Как-то утром мне захотелось набросать лицо – какое, я не знала и не думала об этом. Я взяла мягкий карандаш, притупила его и принялась за работу. Вскоре на листе появился широкий выпуклый лоб и очертания нижней части лица с квадратной челюстью. Этот абрис меня удовлетворил, и мои пальцы принялись добавлять остальные черты. Такой лоб потребовал прямых широких бровей, затем, естественно, последовал четко очерченный нос с прямой переносицей и широкими ноздрями, затем выразительный и вовсе не узкий рот, затем твердый подбородок, разделенный ямкой. Разумеется, потребовались темные бакенбарды и иссиня-черные волосы, взбитые на висках и вьющиеся поперек лба. А теперь глаза. Их я оставила напоследок, потому что они требовали особого тщания. Я нарисовала их большими, с красивым разрезом, осенила темными длинными ресницами, придала радужкам особый блеск. «Неплохо! Но не совсем то, – подумала я, оценивая результат моих стараний. – Им требуется больше силы и одухотворенности!» И я сделала тени контрастнее, чтобы блеск обрел новую яркость – два-три удачных штриха создали необходимый эффект. Теперь я видела перед собой лицо друга – так не все ли равно, что эти барышни поворачиваются ко мне спиной? Я любовалась, я улыбалась выразительному сходству и, вполне довольная, не замечала ничего вокруг.
– Портрет вашего знакомого? – спросила Элиза, незаметно подошедшая ко мне. Я ответила, что это игра фантазии, и поспешила подложить лист под другие. Разумеется, я солгала: сказать правду, это был портрет мистера Рочестера, причем очень похожий. Но ее это не касалось – никого не касалось, кроме меня.
Джорджиана тоже подошла взглянуть. Остальные рисунки ей очень понравились, но, взглянув на портрет, она воскликнула: «Какой урод!» Их обеих, казалось, удивило, что я недурно рисую.
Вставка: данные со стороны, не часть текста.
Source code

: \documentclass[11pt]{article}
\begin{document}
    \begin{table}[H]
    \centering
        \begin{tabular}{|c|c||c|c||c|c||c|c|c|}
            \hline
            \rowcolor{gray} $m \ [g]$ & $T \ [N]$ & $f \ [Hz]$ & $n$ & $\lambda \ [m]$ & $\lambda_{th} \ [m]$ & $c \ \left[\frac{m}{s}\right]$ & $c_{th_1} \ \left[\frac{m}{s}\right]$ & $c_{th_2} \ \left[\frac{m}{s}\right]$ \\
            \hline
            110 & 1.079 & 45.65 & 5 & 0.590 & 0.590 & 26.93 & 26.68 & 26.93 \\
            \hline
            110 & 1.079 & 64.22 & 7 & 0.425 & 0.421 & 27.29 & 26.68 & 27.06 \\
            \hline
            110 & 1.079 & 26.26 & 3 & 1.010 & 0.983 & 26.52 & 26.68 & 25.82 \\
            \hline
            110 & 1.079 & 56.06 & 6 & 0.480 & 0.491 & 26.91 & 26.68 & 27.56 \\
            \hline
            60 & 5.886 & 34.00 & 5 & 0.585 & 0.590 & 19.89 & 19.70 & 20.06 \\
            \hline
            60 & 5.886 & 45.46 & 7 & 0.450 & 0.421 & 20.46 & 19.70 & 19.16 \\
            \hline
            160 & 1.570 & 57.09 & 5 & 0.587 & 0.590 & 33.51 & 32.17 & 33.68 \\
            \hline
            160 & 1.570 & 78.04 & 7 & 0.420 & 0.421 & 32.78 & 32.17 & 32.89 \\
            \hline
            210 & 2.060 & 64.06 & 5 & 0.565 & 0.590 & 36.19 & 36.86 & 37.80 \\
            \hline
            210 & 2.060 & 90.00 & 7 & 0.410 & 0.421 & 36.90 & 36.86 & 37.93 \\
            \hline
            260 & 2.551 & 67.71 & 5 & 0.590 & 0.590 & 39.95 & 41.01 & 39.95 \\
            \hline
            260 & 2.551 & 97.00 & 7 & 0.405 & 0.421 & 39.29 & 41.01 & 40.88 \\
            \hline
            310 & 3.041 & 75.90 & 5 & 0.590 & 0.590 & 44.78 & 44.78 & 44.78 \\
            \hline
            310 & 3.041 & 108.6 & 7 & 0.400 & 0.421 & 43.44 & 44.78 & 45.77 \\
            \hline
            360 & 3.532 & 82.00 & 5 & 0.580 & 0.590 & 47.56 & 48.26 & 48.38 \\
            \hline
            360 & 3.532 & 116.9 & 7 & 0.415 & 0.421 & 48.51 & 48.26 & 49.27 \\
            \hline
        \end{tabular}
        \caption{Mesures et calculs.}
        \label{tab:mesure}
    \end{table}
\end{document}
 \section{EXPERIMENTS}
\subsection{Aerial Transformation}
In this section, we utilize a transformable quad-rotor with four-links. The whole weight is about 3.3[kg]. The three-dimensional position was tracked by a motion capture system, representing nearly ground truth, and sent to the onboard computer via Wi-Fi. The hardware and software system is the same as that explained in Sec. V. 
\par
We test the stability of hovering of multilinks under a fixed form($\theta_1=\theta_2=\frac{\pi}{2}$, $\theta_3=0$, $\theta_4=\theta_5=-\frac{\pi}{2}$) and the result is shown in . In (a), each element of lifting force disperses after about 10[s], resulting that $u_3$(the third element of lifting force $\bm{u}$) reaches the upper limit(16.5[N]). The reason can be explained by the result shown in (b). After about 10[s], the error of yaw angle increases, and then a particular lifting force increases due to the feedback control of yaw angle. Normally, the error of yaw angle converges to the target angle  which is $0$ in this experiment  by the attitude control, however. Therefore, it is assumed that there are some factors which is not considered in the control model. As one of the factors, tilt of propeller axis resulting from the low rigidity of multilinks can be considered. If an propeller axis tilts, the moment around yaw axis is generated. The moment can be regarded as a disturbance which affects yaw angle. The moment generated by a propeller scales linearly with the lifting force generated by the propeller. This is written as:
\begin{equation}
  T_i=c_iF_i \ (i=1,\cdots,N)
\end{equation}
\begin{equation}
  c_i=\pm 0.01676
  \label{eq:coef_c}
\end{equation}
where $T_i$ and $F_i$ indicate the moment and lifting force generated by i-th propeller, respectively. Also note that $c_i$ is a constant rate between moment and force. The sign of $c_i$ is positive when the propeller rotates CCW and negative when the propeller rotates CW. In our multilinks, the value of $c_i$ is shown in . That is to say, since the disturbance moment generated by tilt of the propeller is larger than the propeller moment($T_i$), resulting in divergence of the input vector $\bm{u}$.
Я предложила нарисовать их портреты, и они по очереди попозировали для наброска. Затем Джорджиана принесла свой альбом. Я обещала нарисовать в нем какую-нибудь акварель. Это сразу привело ее в хорошее настроение, и она предложила мне погулять по парку. Гуляли мы около двух часов, беседуя самым дружеским образом: она почтила меня подробным описанием чудесной зимы, которую провела в Лондоне два сезона тому назад, – всеобщего восхищения, которое вызывала, многочисленных поклонников, и даже несколько раз намекнула на титулованного обожателя. В течение оставшегося дня, а затем вечера намеки эти обрастали подробностями: я услышала про нежные нашептывания, мне описывались чувствительные сцены – короче говоря, в этот день она сочинила для меня первый том романа из жизни высшего света. Продолжения следовали изо дня в день – и все на одну и ту же тему: она, ее влюбленности, ее горести. Как ни странно, она ни разу не упомянула о болезни матери, или о смерти брата, или о невеселом будущем, ожидающем их семью. Ее, казалось, всецело поглощали воспоминания о прошлом веселье и надежды на грядущие легкомысленные удовольствия. В комнату матери она ежедневно заходила на пять минут, но не больше.